> **What to produce**:
Each entry below should be returned exactly as is, with the pictures removed.

※

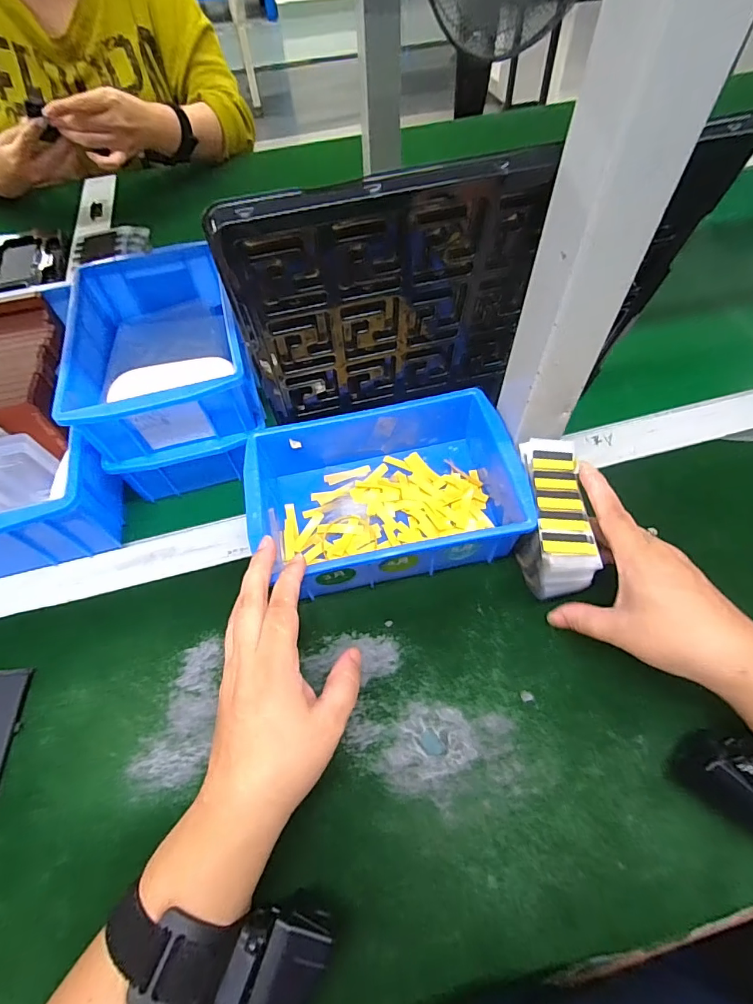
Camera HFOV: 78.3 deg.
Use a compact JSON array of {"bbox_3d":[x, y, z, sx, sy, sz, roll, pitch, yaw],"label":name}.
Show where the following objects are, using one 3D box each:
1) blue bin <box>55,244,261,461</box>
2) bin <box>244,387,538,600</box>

※

> **The completed task**:
Camera HFOV: 78.3 deg.
Use a compact JSON array of {"bbox_3d":[x, y, z, sx, sy, sz, roll, pitch, yaw],"label":name}.
Show where the following objects are, using one 3D box each:
1) blue bin <box>55,244,261,461</box>
2) bin <box>244,387,538,600</box>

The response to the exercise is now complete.